--- Input for this task ---

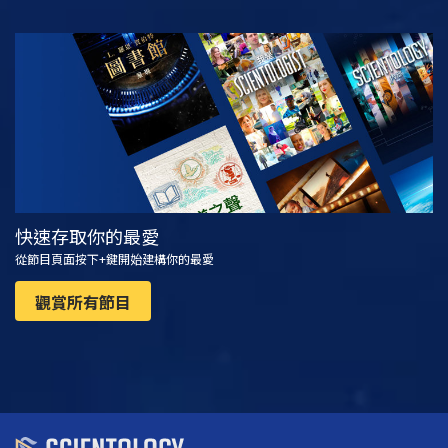
觀看
探索系列節目
快速存取你的最愛
從節目頁面按下+鍵開始建構你的最愛
觀賞所有節目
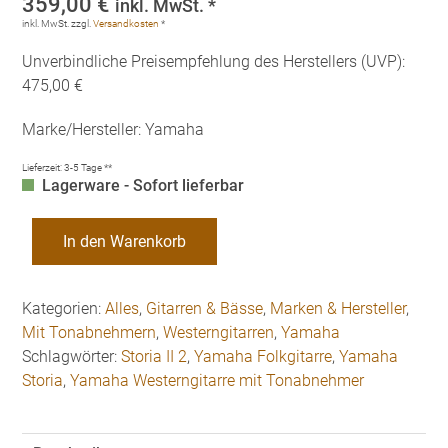
359,00
€
inkl. MwSt. *
inkl. MwSt.
zzgl.
Versandkosten
*
Unverbindliche Preisempfehlung des Herstellers (UVP):
475,00 €
Marke/Hersteller: Yamaha
Lieferzeit:
3-5 Tage **
Lagerware - Sofort lieferbar
Yamaha
In den Warenkorb
Storia
II
Westerngitarre
Kategorien:
Alles
,
Gitarren & Bässe
,
Marken & Hersteller
,
mit
Mit Tonabnehmern
,
Westerngitarren
,
Yamaha
Tonabnehmer
Schlagwörter:
Storia II 2
,
Yamaha Folkgitarre
,
Yamaha
Menge
Storia
,
Yamaha Westerngitarre mit Tonabnehmer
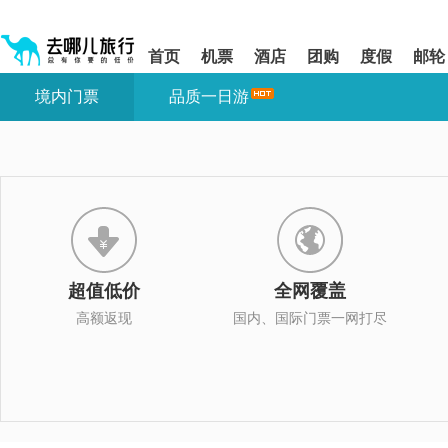
请
提
提
按
示:
示:
shift+enter
您
您
首页
机票
酒店
团购
度假
邮轮
进
已
已
入
进
离
境内门票
品质一日游
去
入
开
哪
网
网
网
站
站
智
导
导
能
航
航
导
区,
区
盲
本
语
区
音
域
引
含
导
有
超值低价
全网覆盖
模
6
式
个
高额返现
国内、国际门票一网打尽
模
块,
按
下
Tab
键
浏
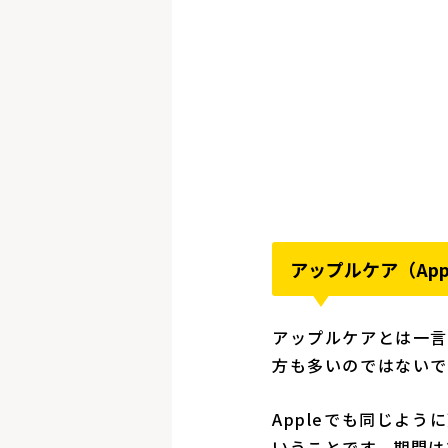
アップルケア（Appl
アップルケアとは一言
方も多いのではないで
Appleでも同じよ
いうことです。期間は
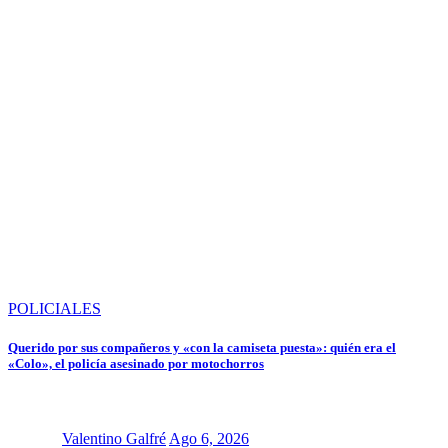
POLICIALES
Querido por sus compañeros y «con la camiseta puesta»: quién era el
«Colo», el policía asesinado por motochorros
Valentino Galfré
Ago 6, 2026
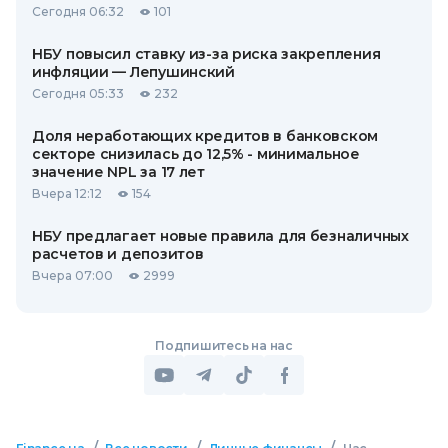
Сегодня 06:32
101
НБУ повысил ставку из-за риска закрепления
инфляции — Лепушинский
Сегодня 05:33
232
Доля неработающих кредитов в банковском
секторе снизилась до 12,5% - минимальное
значение NPL за 17 лет
Вчера 12:12
154
НБУ предлагает новые правила для безналичных
расчетов и депозитов
Вчера 07:00
2999
Подпишитесь на нас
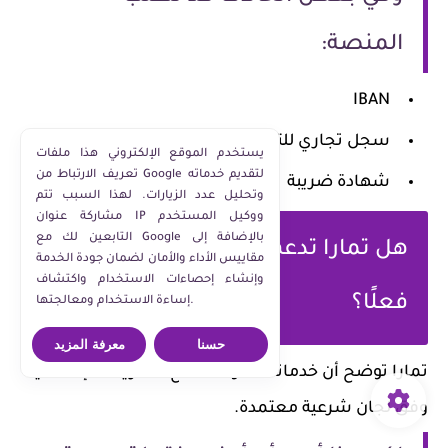
المنصة:
IBAN
سجل تجاري للتجار
يستخدم الموقع الإلكتروني هذا ملفات
تعريف الارتباط من Google لتقديم خدماته
شهادة ضريبة
وتحليل عدد الزيارات. لهذا السبب تتم
مشاركة عنوان IP ووكيل المستخدم
التابعين لك مع Google بالإضافة إلى
هل تمارا تدعم الشريعة الإسلامية
مقاييس الأداء والأمان لضمان جودة الخدمة
وإنشاء إحصاءات الاستخدام واكتشاف
فعلًا؟
إساءة الاستخدام ومعالجتها.
حسنا
معرفة المزيد
تمارا توضح أن خدماتها متوافقة مع الشريعة الإسلامية
وفق لجان شرعية معتمدة.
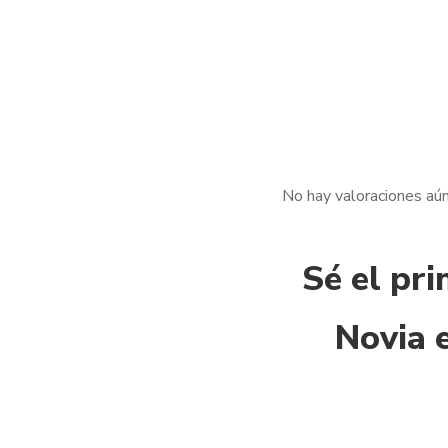
No hay valoraciones aún
Sé el pr
Novia 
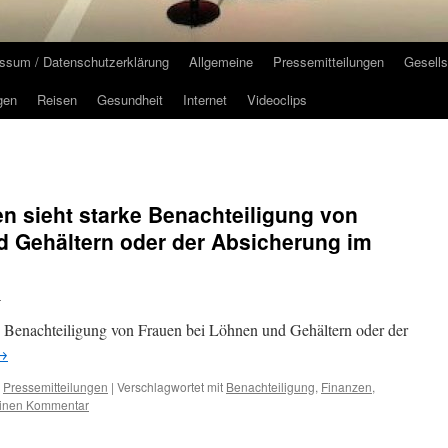
ssum / Datenschutzerklärung
Allgemeine
Pressemitteilungen
Gesells
gen
Reisen
Gesundheit
Internet
Videoclips
n sieht starke Benachteiligung von
d Gehältern oder der Absicherung im
n
e Benachteiligung von Frauen bei Löhnen und Gehältern oder der
→
,
Pressemitteilungen
|
Verschlagwortet mit
Benachteiligung
,
Finanzen
,
einen Kommentar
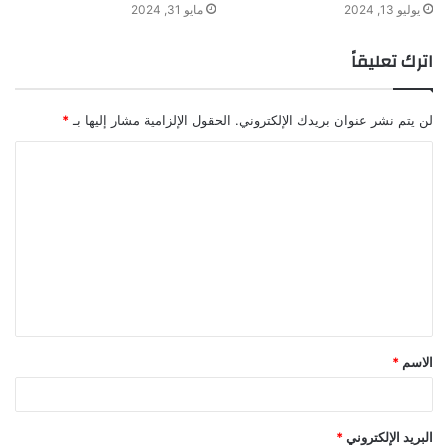
يوليو 13, 2024
مايو 31, 2024
اترك تعليقاً
لن يتم نشر عنوان بريدك الإلكتروني.
الحقول الإلزامية مشار إليها بـ
*
ا
ل
ت
ع
ل
ي
ق
الاسم
*
*
البريد الإلكتروني
*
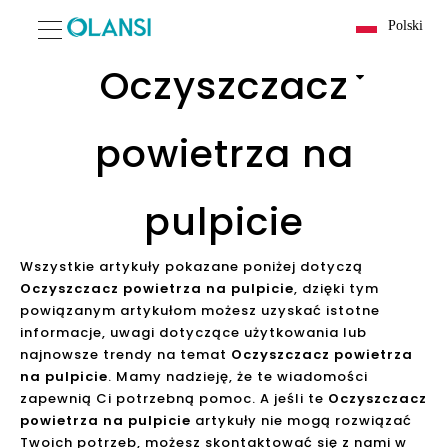
Polski
Oczyszczacz
powietrza na
pulpicie
Wszystkie artykuły pokazane poniżej dotyczą
Oczyszczacz powietrza na pulpicie
, dzięki tym
powiązanym artykułom możesz uzyskać istotne
informacje, uwagi dotyczące użytkowania lub
najnowsze trendy na temat
Oczyszczacz powietrza
na pulpicie
. Mamy nadzieję, że te wiadomości
zapewnią Ci potrzebną pomoc. A jeśli te
Oczyszczacz
powietrza na pulpicie
artykuły nie mogą rozwiązać
Twoich potrzeb, możesz skontaktować się z nami w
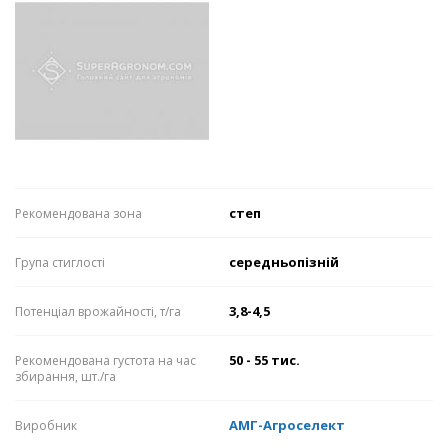
степ
Рекомендована зона
середньопізній
Група стиглості
3,8-4,5
Потенціал врожайності, т/га
50 - 55 тис.
Рекомендована густота на час
збирання, шт./га
АМГ-Агроселект
Виробник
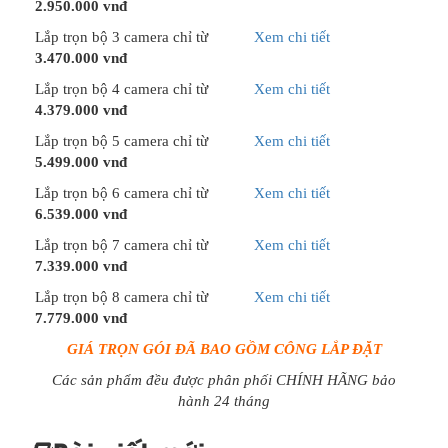
2.950.000 vnđ
Lắp trọn bộ 3 camera chỉ từ
Xem chi tiết
3.470.000 vnđ
Lắp trọn bộ 4 camera chỉ từ
Xem chi tiết
4.379.000 vnđ
Lắp trọn bộ 5 camera chỉ từ
Xem chi tiết
5.499.000 vnđ
Lắp trọn bộ 6 camera chỉ từ
Xem chi tiết
6.539.000 vnđ
Lắp trọn bộ 7 camera chỉ từ
Xem chi tiết
7.339.000 vnđ
Lắp trọn bộ 8 camera chỉ từ
Xem chi tiết
7.779.000 vnđ
GIÁ TRỌN GÓI ĐÃ BAO GỒM CÔNG LẮP ĐẶT
Các sản phẩm đều được phân phối CHÍNH HÃNG bảo
hành 24 tháng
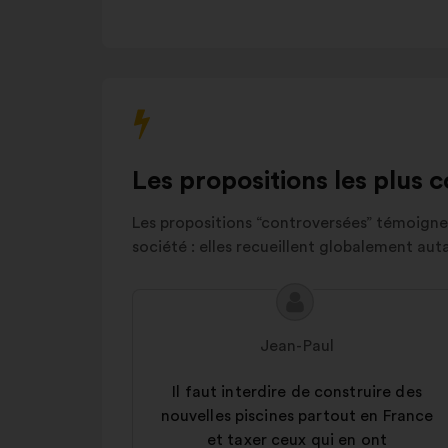
ci
Sensibilisation
7%
dessous.
Végétalisation
et
6%
reforestation
Prix et
tarifs
6%
Aménagement
5%
urbain
Les propositions les plus 
Autres
3%
Les propositions “controversées” témoignen
société : elles recueillent globalement aut
Contenu
Proposition
de
de
Jean-Paul
la
:
proposition
Il faut interdire de construire des
:
nouvelles piscines partout en France
et taxer ceux qui en ont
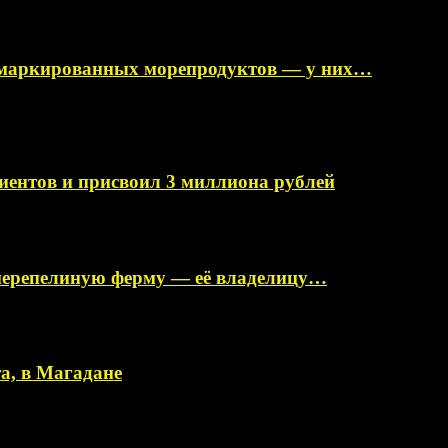
немаркированных морепродуктов — у них…
иентов и присвоил 3 миллиона рублей
перепелиную ферму — её владелицу…
а, в Магадане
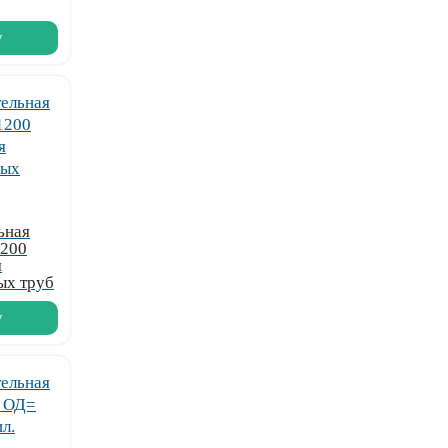
у
ьная
1200
я
ых труб
у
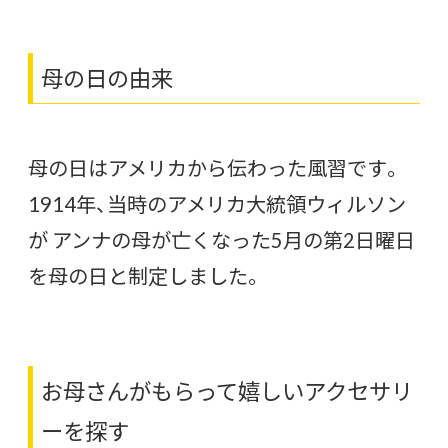
母の日の由来
母の日はアメリカから伝わった風習です。
1914年、当時のアメリカ大統領ウィルソン
が アンナの母が亡くなった5月の第2日曜日
を母の日と制定しました。
お母さんがもらって嬉しいアクセサリ
ーを探す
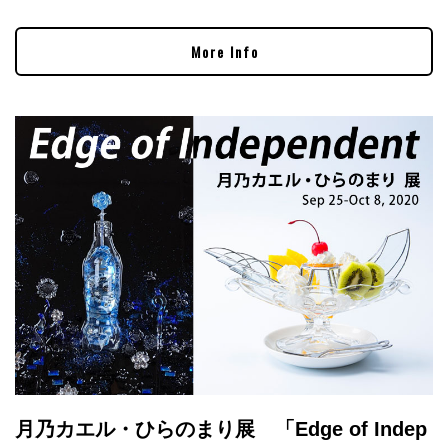
More Info
月乃カエル・ひらのまり展 「Edge of Indep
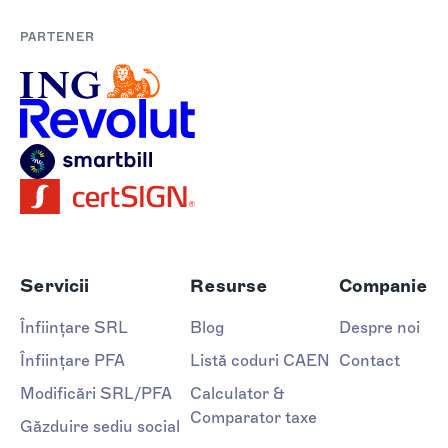
PARTENER
Servicii
Resurse
Companie
Înființare SRL
Blog
Despre noi
Înființare PFA
Listă coduri CAEN
Contact
Modificări SRL/PFA
Calculator &
Comparator taxe
Găzduire sediu social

---

• Exercise: Reproduce the text read from every one of the records above, line for line and unchanged. Leave the pictures out of your answer.

• Solution for this problem:
觀看
探索系列節目
快速存取你的最愛
從節目頁面按下+鍵開始建構你的最愛
觀賞所有節目
359,00
€
inkl. MwSt. *
inkl. MwSt.
zzgl.
Versandkosten
*
Unverbindliche Preisempfehlung des Herstellers (UVP):
475,00 €
Marke/Hersteller: Yamaha
Lieferzeit:
3-5 Tage **
Lagerware - Sofort lieferbar
Yamaha
In den Warenkorb
Storia
II
Westerngitarre
Kategorien:
Alles
,
Gitarren & Bässe
,
Marken & Hersteller
,
mit
Mit Tonabnehmern
,
Westerngitarren
,
Yamaha
Tonabnehmer
Schlagwörter:
Storia II 2
,
Yamaha Folkgitarre
,
Yamaha
Menge
Storia
,
Yamaha Westerngitarre mit Tonabnehmer
请
提
提
按
示:
示:
shift+enter
您
您
首页
机票
酒店
团购
度假
邮轮
进
已
已
入
进
离
境内门票
品质一日游
去
入
开
哪
网
网
网
站
站
智
导
导
能
航
航
导
区,
区
盲
本
语
区
音
域
引
含
导
有
超值低价
全网覆盖
模
6
式
个
高额返现
国内、国际门票一网打尽
模
块,
按
下
Tab
键
浏
アップルケア（Appl
アップルケアとは一言
方も多いのではないで
Appleでも同じよ
いうことです。期間は
POLICIALES
Querido por sus compañeros y «con la camiseta puesta»: quién era el
«Colo», el policía asesinado por motochorros
Valentino Galfré
Ago 6, 2026
Сегодня 06:32
101
НБУ повысил ставку из-за риска закрепления
инфляции — Лепушинский
Сегодня 05:33
232
Доля неработающих кредитов в банковском
секторе снизилась до 12,5% - минимальное
значение NPL за 17 лет
Вчера 12:12
154
НБУ предлагает новые правила для безналичных
расчетов и депозитов
Вчера 07:00
2999
Подпишитесь на нас
المنصة:
IBAN
سجل تجاري للتجار
يستخدم الموقع الإلكتروني هذا ملفات
تعريف الارتباط من Google لتقديم خدماته
شهادة ضريبة
وتحليل عدد الزيارات. لهذا السبب تتم
مشاركة عنوان IP ووكيل المستخدم
التابعين لك مع Google بالإضافة إلى
هل تمارا تدعم الشريعة الإسلامية
مقاييس الأداء والأمان لضمان جودة الخدمة
وإنشاء إحصاءات الاستخدام واكتشاف
فعلًا؟
إساءة الاستخدام ومعالجتها.
حسنا
معرفة المزيد
تمارا توضح أن خدماتها متوافقة مع الشريعة الإسلامية
وفق لجان شرعية معتمدة.
No hay valoraciones aún
Sé el pr
Novia 
ssum / Datenschutzerklärung
Allgemeine
Pressemitteilungen
Gesells
gen
Reisen
Gesundheit
Internet
Videoclips
n sieht starke Benachteiligung von
d Gehältern oder der Absicherung im
n
e Benachteiligung von Frauen bei Löhnen und Gehältern oder der
→
,
Pressemitteilungen
|
Verschlagwortet mit
Benachteiligung
,
Finanzen
,
einen Kommentar
يوليو 13, 2024
مايو 31, 2024
اترك تعليقاً
لن يتم نشر عنوان بريدك الإلكتروني.
الحقول الإلزامية مشار إليها بـ
*
ا
ل
ت
ع
ل
ي
ق
الاسم
*
*
البريد الإلكتروني
*
Polski
Oczyszczacz
powietrza na
pulpicie
Wszystkie artykuły pokazane poniżej dotyczą
Oczyszczacz powietrza na pulpicie
, dzięki tym
powiązanym artykułom możesz uzyskać istotne
informacje, uwagi dotyczące użytkowania lub
najnowsze trendy na temat
Oczyszczacz powietrza
na pulpicie
. Mamy nadzieję, że te wiadomości
zapewnią Ci potrzebną pomoc. A jeśli te
Oczyszczacz
powietrza na pulpicie
artykuły nie mogą rozwiązać
Twoich potrzeb, możesz skontaktować się z nami w
степ
Рекомендована зона
середньопізній
Група стиглості
3,8-4,5
Потенціал врожайності, т/га
50 - 55 тис.
Рекомендована густота на час
збирання, шт./га
АМГ-Агроселект
Виробник
2.950.000 vnđ
Lắp trọn bộ 3 camera chỉ từ
Xem chi tiết
3.470.000 vnđ
Lắp trọn bộ 4 camera chỉ từ
Xem chi tiết
4.379.000 vnđ
Lắp trọn bộ 5 camera chỉ từ
Xem chi tiết
5.499.000 vnđ
Lắp trọn bộ 6 camera chỉ từ
Xem chi tiết
6.539.000 vnđ
Lắp trọn bộ 7 camera chỉ từ
Xem chi tiết
7.339.000 vnđ
Lắp trọn bộ 8 camera chỉ từ
Xem chi tiết
7.779.000 vnđ
GIÁ TRỌN GÓI ĐÃ BAO GỒM CÔNG LẮP ĐẶT
Các sản phẩm đều được phân phối CHÍNH HÃNG bảo
hành 24 tháng
ci
Sensibilisation
7%
dessous.
Végétalisation
et
6%
reforestation
Prix et
tarifs
6%
Aménagement
5%
urbain
Les propositions les plus 
Autres
3%
Les propositions “controversées” témoignen
société : elles recueillent globalement aut
Contenu
Proposition
de
de
Jean-Paul
la
:
proposition
Il faut interdire de construire des
:
nouvelles piscines partout en France
et taxer ceux qui en ont
немаркированных морепродуктов — у них…
иентов и присвоил 3 миллиона рублей
перепелиную ферму — её владелицу…
а, в Магадане
у
ьная
1200
я
ых труб
у
母の日の由来
母の日はアメリカから伝わった風習です。
1914年、当時のアメリカ大統領ウィルソン
が アンナの母が亡くなった5月の第2日曜日
を母の日と制定しました。
お母さんがもらって嬉しいアクセサリ
ーを探す
More Info
月乃カエル・ひらのまり展 「Edge of Indep
PARTENER
Servicii
Resurse
Companie
Înființare SRL
Blog
Despre noi
Înființare PFA
Listă coduri CAEN
Contact
Modificări SRL/PFA
Calculator &
Comparator taxe
Găzduire sediu social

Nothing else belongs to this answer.